What to Write in a Sympathy Card to Offer Meaningful Support
By Arricca Elin Sansone from The Pioneer Woman Lifestyle Blog, featuring Dr. Helen Harris—
It's never easy to know what to write in a sympathy card for a friend, family member, or coworker. But even if you feel uncomfortable or aren’t sure what to say, that doesn’t mean you should procrastinate or not say anything at all.
"The most important thing is to acknowledge the other person’s loss.
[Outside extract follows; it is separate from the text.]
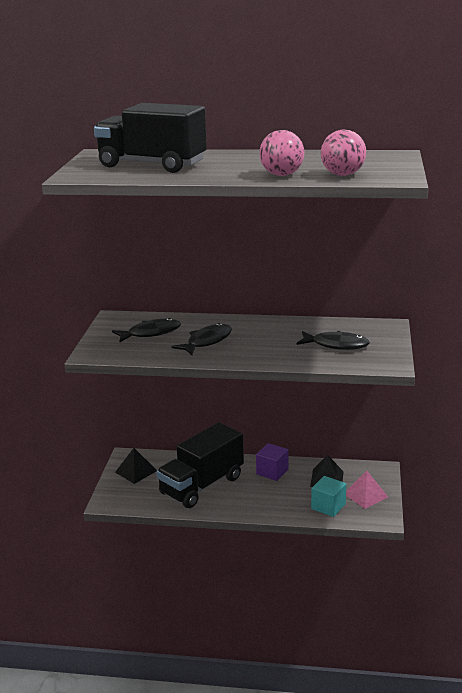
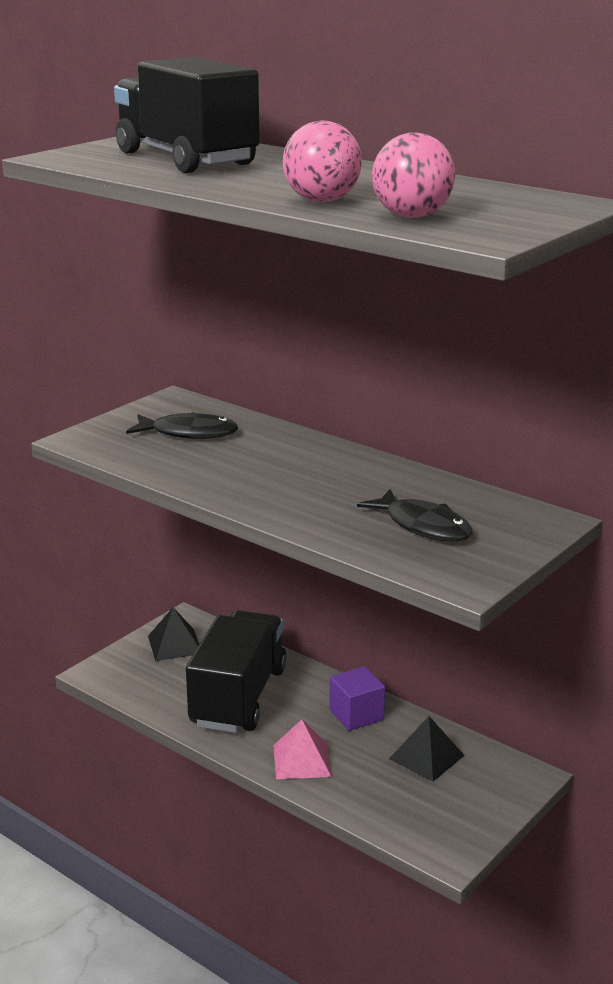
camera: 30 degrees right, 0 degrees up
(202, 485) = (238, 697): black truck -> black truck turned 120 degrees clockwise
(207, 341) = (245, 466): black fish -> none
(328, 506) = (384, 800): turquoise cube -> none
(365, 495) = (460, 806): pink pyramid -> pink pyramid (302, 760)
People who are grieving need to feel connected and know they’re not alone," says Helen Harris, EdD, who teaches about and researches loss and grief at Garland School of Social Work at Baylor University. "Even if we’re not able to be there physically, a card acknowledges that a person’s pain and loss matters to us."
Whether you’re wondering what to write in a sympathy card or what to say in person to a friend or family member who is bereaved, here's what you should consider.
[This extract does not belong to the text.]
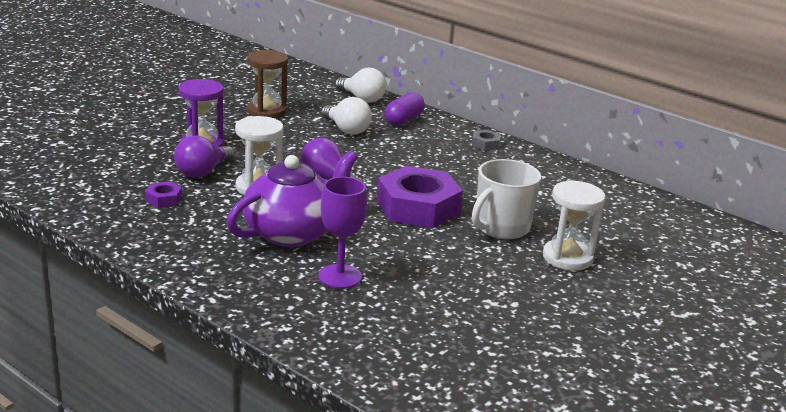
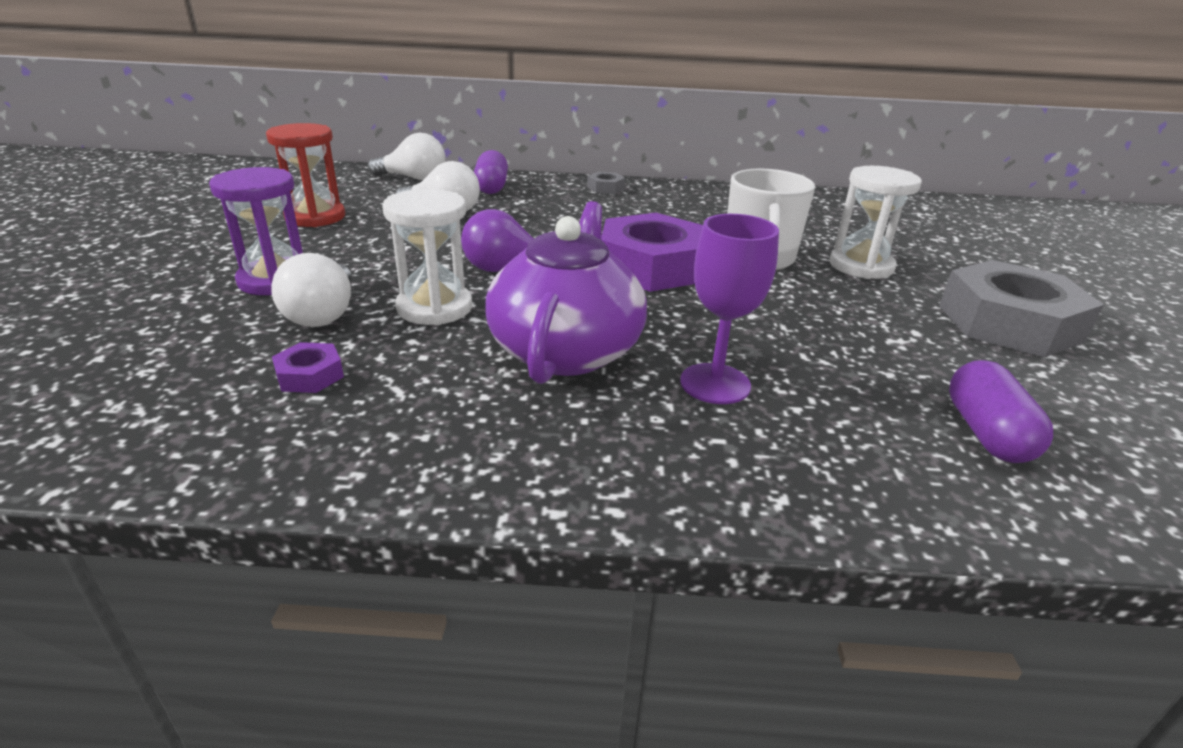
camera: 35 degrees left, 5 degrees up
(202, 172) = (323, 314): purple light bulb -> white light bulb
(267, 111) = (315, 217): brown hourglass -> red hourglass
(441, 355) = (986, 433): none -> purple capsule
(594, 325) = (1009, 323): none -> grey nut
When should you send a sympathy card?
It’s customary to send a card immediately, though the early days following a death generally are consumed by things such as planning the funeral, dealing with paperwork, and so on, Harris explains. The grieving person may only glance at the card then, but he or she may return to read it again later at a time when seeking comfort. However, if time got away from you and weeks (or even months) have passed, you should still send a card or note saying you’ve been thinking of them.
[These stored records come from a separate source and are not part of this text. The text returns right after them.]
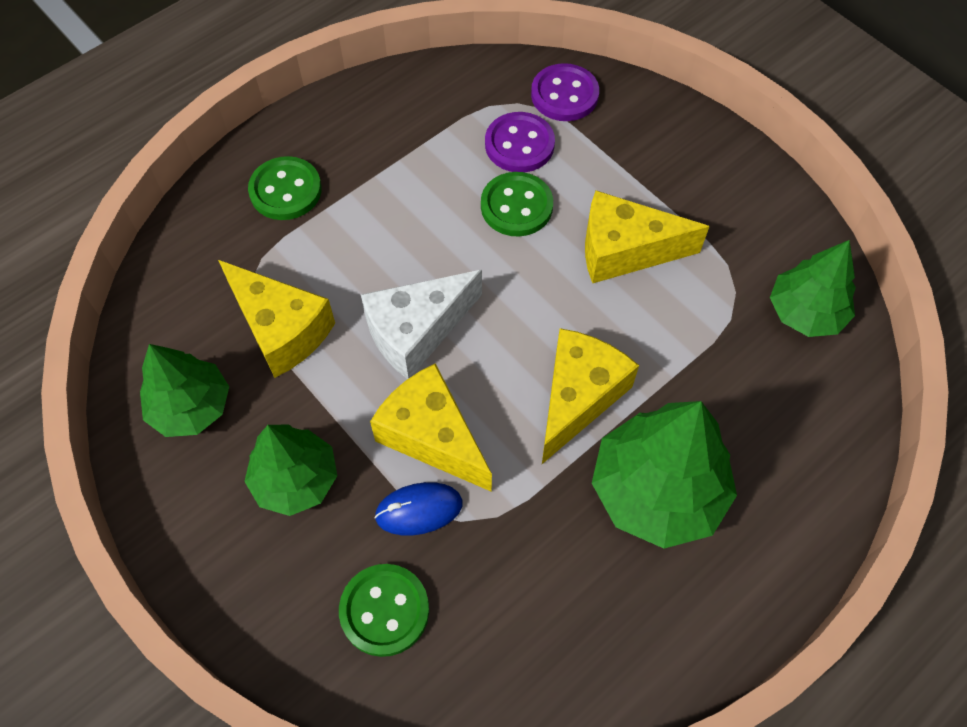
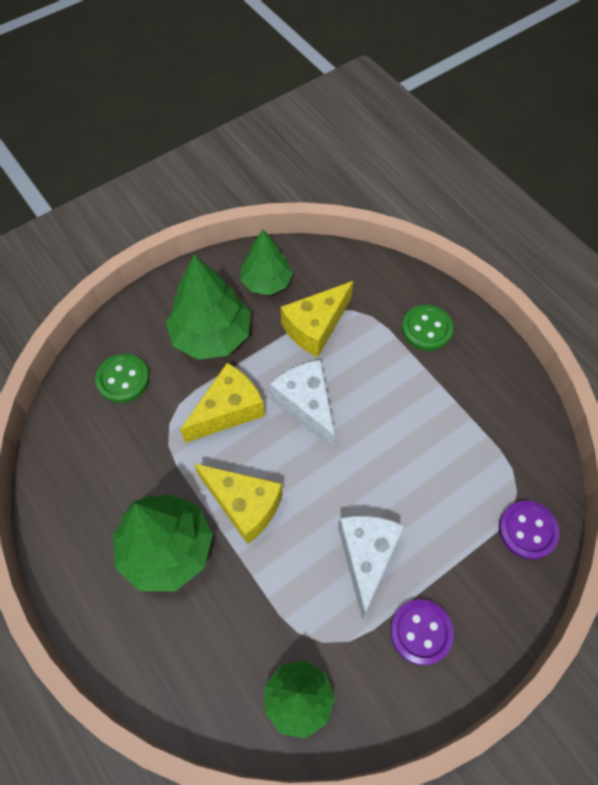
camera: 95 degrees right, 0 degrees up
(295, 479) = (211, 335): green tree -> green tree, size x1.53
(419, 510) = (180, 400): blue mouse -> none
(516, 206) = (411, 480): green button -> none
(519, 144) = (472, 488): purple button -> purple button (421, 632)
(625, 250) = (366, 557): yellow cheese -> white cheese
It’s also thoughtful to send a card as the person continues the grief journey in the months ahead. “The whole first year after a death is a series of losses,” says Harris. “There’s the first birthday, the first Thanksgiving, the first anniversary, and so on.”
Consider writing a short note saying something like, “I know your son’s birthday is coming up, and I just wanted you to know I’m keeping you close in my thoughts.” Don’t worry that you’re going to upset the person; what’s often more upsetting to a grieving person is if no one mentions the loved one’s name ever again. “People say it feels as if everyone else has forgotten their loved one as the months pass,” says Harris. Acknowledging that loss doesn’t go away just because time has passed can be exactly what people need to hear when anniversaries loom.
What is a good sympathy message?
Grief often forces us to confront or recall our own losses, so we may have a tendency to talk about our own feelings. “But we’re most helpful when we focus on their grief, not ours,” says Harris. Frame your comments so that you’re offering support, not your own experiences. For example, say something compassionate such as, “Our thoughts are with you at this difficult time” instead of how sad you are or shocked you were to hear the news.
But if it’s an unexpected death, it’s fine to speak the truth gently, says Harris. Say something like, “I can only imagine how devastated you must feel, and my heart is hurting with yours.” However, don’t get too anxious about finding the perfect words; what’s more important is showing your sincerity and caring.
Here’s what not to say in a sympathy card.
Of course, you would never mean to be hurtful, but glossing over someone’s pain with pat sayings— even inadvertently— isn’t helpful. Avoid comments, however well-meaning, such as:
- “At least he/she isn’t suffering anymore.” (That doesn’t take away the pain the person left behind feels.)
- “You’re still young enough to have more kids” or “At least you have two other kids.” (This dismisses the loss as if it means nothing.)
- “You can get another pet.” (This ignores the unique spot this pet had in the person’s life.)
- “I know just how you feel.” (We all grieve differently, and no two circumstances are ever the same.)
Instead, say something such as:
- “I’m so sorry for your loss.”
- “In the hard moments, I hope you will find memories that bring you comfort.”
- “I’m thinking about you/ praying for you/ holding you close in my heart right now.”
It’s also lovely to share a memory, such as “I’ll always remember your dad’s sense of humor” or “Your daughter was always there to help at school events” or “Your husband had such a great laugh.” If you didn’t know the person, it’s appropriate to say something such as, “I’m sure your mom was an amazing person to raise such a caring and kind woman like you.” And even if a person’s relationship with the deceased was conflicted, that doesn’t erase the loss; you still should send condolences, saying something like, “I can’t imagine how you feel, but please know you’re in my thoughts.”
Follow up with a tangible offer of support.
We often tell a grieving person, "If there’s anything I can do for you, call me." But that’s probably not going to happen, and, honestly, the person may not even know what he or she needs during this confusing time. Instead of an open-ended offer, suggest specific ways you can support them, says Harris, such as:
- Can I mow your lawn/ rake leaves/ shovel snow for you?
- Can I take your daughter to soccer practice?
- Can I pick up a few items at the grocery store when I go later today?
You can send a card for any type of loss.
The death of a loved one is shattering, but there are many other losses in life that can be difficult to bear when you feel alone, says Harris. "There's a lot of disenfranchised grief in the world," says Harris. A divorce, job loss, a difficult medical diagnosis, and even conflicted societal attitudes about a COVID death can cause people to feel their grief is not validated, says Harris. Sending a note shows "it matters to me that you are hurting," no matter what the circumstances.